Task input:
Content starts
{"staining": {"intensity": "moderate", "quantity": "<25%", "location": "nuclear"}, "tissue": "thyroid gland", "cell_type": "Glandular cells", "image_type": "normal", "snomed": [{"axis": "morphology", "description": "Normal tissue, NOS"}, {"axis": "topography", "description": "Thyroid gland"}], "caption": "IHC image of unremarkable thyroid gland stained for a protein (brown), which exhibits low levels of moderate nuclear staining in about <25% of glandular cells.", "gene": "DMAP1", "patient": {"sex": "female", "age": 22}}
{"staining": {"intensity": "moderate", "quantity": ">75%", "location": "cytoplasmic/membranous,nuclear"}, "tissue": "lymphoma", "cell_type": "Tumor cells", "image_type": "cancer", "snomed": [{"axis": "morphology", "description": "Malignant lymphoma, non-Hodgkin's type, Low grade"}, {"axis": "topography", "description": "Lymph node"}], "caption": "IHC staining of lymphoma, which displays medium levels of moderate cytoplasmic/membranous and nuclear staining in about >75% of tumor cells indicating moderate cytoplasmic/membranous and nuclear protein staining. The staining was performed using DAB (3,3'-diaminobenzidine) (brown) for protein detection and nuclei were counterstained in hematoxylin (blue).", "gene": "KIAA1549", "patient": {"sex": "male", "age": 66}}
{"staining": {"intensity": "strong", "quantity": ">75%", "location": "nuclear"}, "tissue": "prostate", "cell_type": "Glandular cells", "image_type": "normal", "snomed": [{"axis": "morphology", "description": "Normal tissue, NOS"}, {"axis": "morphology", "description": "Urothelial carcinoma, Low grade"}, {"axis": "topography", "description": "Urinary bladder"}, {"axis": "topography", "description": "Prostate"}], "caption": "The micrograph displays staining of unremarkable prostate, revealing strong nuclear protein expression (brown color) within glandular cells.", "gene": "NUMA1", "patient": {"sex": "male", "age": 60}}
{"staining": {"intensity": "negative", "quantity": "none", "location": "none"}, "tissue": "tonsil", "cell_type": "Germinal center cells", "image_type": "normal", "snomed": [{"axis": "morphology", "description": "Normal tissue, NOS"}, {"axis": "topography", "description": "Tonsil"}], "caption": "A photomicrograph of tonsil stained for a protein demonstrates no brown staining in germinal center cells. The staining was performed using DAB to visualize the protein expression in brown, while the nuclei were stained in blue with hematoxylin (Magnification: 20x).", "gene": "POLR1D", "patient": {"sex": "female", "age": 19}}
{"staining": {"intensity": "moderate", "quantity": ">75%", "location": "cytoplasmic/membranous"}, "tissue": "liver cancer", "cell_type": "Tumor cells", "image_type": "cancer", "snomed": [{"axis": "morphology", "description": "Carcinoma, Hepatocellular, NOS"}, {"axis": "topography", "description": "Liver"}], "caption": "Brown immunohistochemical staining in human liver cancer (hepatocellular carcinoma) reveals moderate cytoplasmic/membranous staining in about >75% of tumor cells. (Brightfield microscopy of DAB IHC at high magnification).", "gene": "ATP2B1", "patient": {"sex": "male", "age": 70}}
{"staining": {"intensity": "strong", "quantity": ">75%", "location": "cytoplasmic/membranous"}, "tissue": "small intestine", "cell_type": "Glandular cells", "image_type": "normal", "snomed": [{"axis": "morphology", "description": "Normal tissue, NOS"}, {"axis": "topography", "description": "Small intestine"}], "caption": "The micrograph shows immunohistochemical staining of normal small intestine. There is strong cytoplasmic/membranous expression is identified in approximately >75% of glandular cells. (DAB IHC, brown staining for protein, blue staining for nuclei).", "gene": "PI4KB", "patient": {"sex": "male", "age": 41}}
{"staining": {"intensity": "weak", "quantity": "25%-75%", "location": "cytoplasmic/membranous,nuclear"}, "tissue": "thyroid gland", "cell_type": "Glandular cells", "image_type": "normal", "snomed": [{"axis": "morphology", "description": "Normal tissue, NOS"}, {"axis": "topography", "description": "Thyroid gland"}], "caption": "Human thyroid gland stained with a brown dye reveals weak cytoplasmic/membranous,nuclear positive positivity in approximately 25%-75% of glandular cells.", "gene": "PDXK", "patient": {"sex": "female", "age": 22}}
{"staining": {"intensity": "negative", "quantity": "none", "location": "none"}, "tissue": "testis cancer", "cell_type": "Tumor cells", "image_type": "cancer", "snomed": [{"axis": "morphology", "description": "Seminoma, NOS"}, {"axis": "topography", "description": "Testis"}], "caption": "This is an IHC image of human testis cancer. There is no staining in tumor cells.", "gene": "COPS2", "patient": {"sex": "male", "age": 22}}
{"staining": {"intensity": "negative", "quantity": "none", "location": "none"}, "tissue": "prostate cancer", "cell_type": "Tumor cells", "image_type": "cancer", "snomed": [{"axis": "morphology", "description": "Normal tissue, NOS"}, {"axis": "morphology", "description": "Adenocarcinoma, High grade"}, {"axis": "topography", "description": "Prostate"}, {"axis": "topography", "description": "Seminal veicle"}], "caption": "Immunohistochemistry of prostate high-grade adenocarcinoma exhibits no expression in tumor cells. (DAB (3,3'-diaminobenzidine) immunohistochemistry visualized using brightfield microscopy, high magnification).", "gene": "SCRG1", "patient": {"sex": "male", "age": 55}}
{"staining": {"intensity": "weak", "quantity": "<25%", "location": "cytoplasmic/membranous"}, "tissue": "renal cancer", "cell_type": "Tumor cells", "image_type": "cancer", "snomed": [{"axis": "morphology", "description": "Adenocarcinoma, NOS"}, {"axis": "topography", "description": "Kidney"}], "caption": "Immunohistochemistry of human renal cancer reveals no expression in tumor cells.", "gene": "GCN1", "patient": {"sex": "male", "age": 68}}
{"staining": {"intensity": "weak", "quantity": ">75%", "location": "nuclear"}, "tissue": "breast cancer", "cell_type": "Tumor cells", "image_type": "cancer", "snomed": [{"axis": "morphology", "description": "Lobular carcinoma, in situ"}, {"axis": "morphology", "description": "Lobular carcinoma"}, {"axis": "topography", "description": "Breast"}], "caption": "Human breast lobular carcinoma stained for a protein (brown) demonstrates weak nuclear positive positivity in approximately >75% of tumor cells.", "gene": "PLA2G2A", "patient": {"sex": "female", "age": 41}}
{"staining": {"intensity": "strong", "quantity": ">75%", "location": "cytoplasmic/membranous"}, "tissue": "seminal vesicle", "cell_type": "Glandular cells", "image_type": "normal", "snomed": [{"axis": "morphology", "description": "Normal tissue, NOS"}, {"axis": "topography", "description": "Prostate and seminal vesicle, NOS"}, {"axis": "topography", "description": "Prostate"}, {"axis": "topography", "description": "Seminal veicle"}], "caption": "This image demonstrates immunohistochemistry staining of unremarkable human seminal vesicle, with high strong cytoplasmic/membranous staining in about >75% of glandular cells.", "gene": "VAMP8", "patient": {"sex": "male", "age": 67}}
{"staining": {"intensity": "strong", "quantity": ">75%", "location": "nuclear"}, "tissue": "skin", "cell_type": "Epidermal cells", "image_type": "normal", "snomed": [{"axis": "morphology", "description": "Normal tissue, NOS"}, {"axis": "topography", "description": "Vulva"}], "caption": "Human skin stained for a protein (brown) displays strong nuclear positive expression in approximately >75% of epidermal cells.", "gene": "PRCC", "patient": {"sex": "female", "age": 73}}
Content ends
Problem statement: Within the material above, transcribe exactly the lines that run from the line holding "immunohistochemical staining in" through the line holding "micrograph shows immunohistochemical".

Written solution:
{"staining": {"intensity": "moderate", "quantity": ">75%", "location": "cytoplasmic/membranous"}, "tissue": "liver cancer", "cell_type": "Tumor cells", "image_type": "cancer", "snomed": [{"axis": "morphology", "description": "Carcinoma, Hepatocellular, NOS"}, {"axis": "topography", "description": "Liver"}], "caption": "Brown immunohistochemical staining in human liver cancer (hepatocellular carcinoma) reveals moderate cytoplasmic/membranous staining in about >75% of tumor cells. (Brightfield microscopy of DAB IHC at high magnification).", "gene": "ATP2B1", "patient": {"sex": "male", "age": 70}}
{"staining": {"intensity": "strong", "quantity": ">75%", "location": "cytoplasmic/membranous"}, "tissue": "small intestine", "cell_type": "Glandular cells", "image_type": "normal", "snomed": [{"axis": "morphology", "description": "Normal tissue, NOS"}, {"axis": "topography", "description": "Small intestine"}], "caption": "The micrograph shows immunohistochemical staining of normal small intestine. There is strong cytoplasmic/membranous expression is identified in approximately >75% of glandular cells. (DAB IHC, brown staining for protein, blue staining for nuclei).", "gene": "PI4KB", "patient": {"sex": "male", "age": 41}}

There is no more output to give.